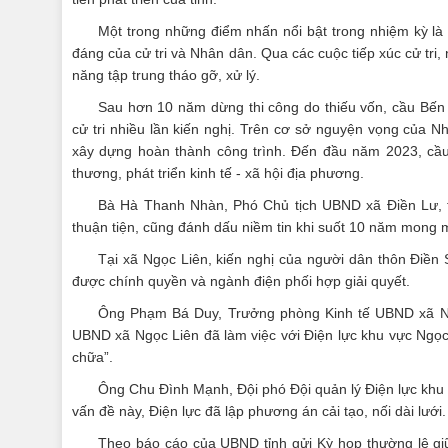
Một trong những điểm nhấn nổi bật trong nhiệm kỳ là
đáng của cử tri và Nhân dân. Qua các cuộc tiếp xúc cử tr
năng tập trung tháo gỡ, xử lý.
Sau hơn 10 năm dừng thi công do thiếu vốn, cầu Bến
cử tri nhiều lần kiến nghị. Trên cơ sở nguyện vọng của 
xây dựng hoàn thành công trình. Đến đầu năm 2023, cầu
thương, phát triển kinh tế - xã hội địa phương.
Bà Hà Thanh Nhàn, Phó Chủ tịch UBND xã Điền Lư, tỉn
thuận tiện, cũng đánh dấu niềm tin khi suốt 10 năm mong 
Tại xã Ngọc Liên, kiến nghị của người dân thôn Điền
được chính quyền và ngành điện phối hợp giải quyết.
Ông Phạm Bá Duy, Trưởng phòng Kinh tế UBND xã Ngọ
UBND xã Ngọc Liên đã làm việc với Điện lực khu vực Ngọ
chữa”.
Ông Chu Đình Mạnh, Đội phó Đội quản lý Điện lực khu 
vấn đề này, Điện lực đã lập phương án cải tạo, nối dài lướ
Theo báo cáo của UBND tỉnh gửi Kỳ họp thường lệ giữ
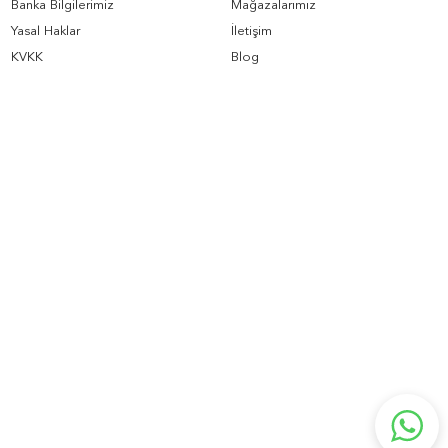
Banka Bilgilerimiz
Mağazalarımız
Yasal Haklar
İletişim
KVKK
Blog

**Try it:** Please copy out every line of text from the listing above, exactly as it appears, and leave out the pictures.

**The completed task:**
Một trong những điểm nhấn nổi bật trong nhiệm kỳ là
đáng của cử tri và Nhân dân. Qua các cuộc tiếp xúc cử tr
năng tập trung tháo gỡ, xử lý.
Sau hơn 10 năm dừng thi công do thiếu vốn, cầu Bến
cử tri nhiều lần kiến nghị. Trên cơ sở nguyện vọng của 
xây dựng hoàn thành công trình. Đến đầu năm 2023, cầu
thương, phát triển kinh tế - xã hội địa phương.
Bà Hà Thanh Nhàn, Phó Chủ tịch UBND xã Điền Lư, tỉn
thuận tiện, cũng đánh dấu niềm tin khi suốt 10 năm mong 
Tại xã Ngọc Liên, kiến nghị của người dân thôn Điền
được chính quyền và ngành điện phối hợp giải quyết.
Ông Phạm Bá Duy, Trưởng phòng Kinh tế UBND xã Ngọ
UBND xã Ngọc Liên đã làm việc với Điện lực khu vực Ngọ
chữa”.
Ông Chu Đình Mạnh, Đội phó Đội quản lý Điện lực khu 
vấn đề này, Điện lực đã lập phương án cải tạo, nối dài lướ
Theo báo cáo của UBND tỉnh gửi Kỳ họp thường lệ giữ
Banka Bilgilerimiz
Mağazalarımız
Yasal Haklar
İletişim
KVKK
Blog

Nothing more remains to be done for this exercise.